* [Required action]:
Reproduce every line of text in these records word for word, leaving out the pictures.

======== Supplied entries ========

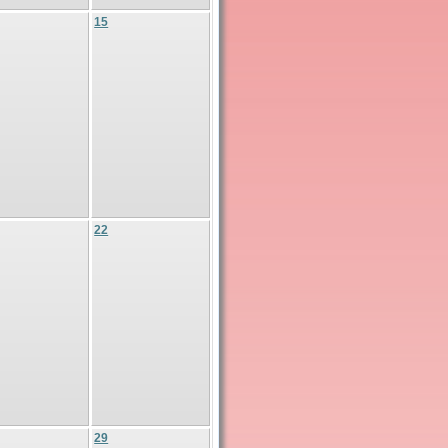
15
22
29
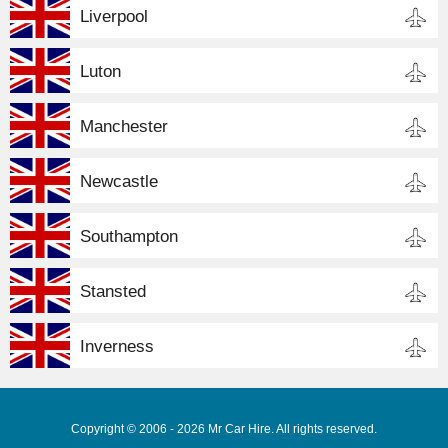
Liverpool
Luton
Manchester
Newcastle
Southampton
Stansted
Inverness
Copyright © 2006 - 2026 Mr Car Hire. All rights reserved.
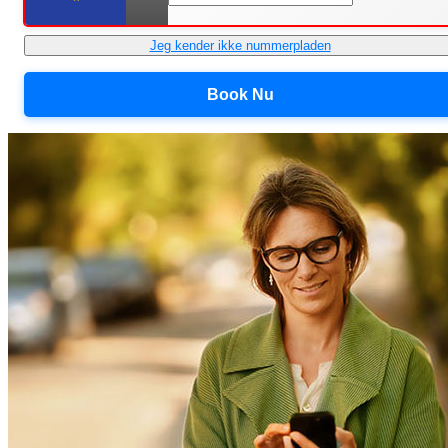
Jeg kender ikke nummerpladen
Book Nu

========

* [Solution to the problem]:
15
22
29
Liverpool
Luton
Manchester
Newcastle
Southampton
Stansted
Inverness
Copyright © 2006 - 2026 Mr Car Hire. All rights reserved.
Jeg kender ikke nummerpladen
Book Nu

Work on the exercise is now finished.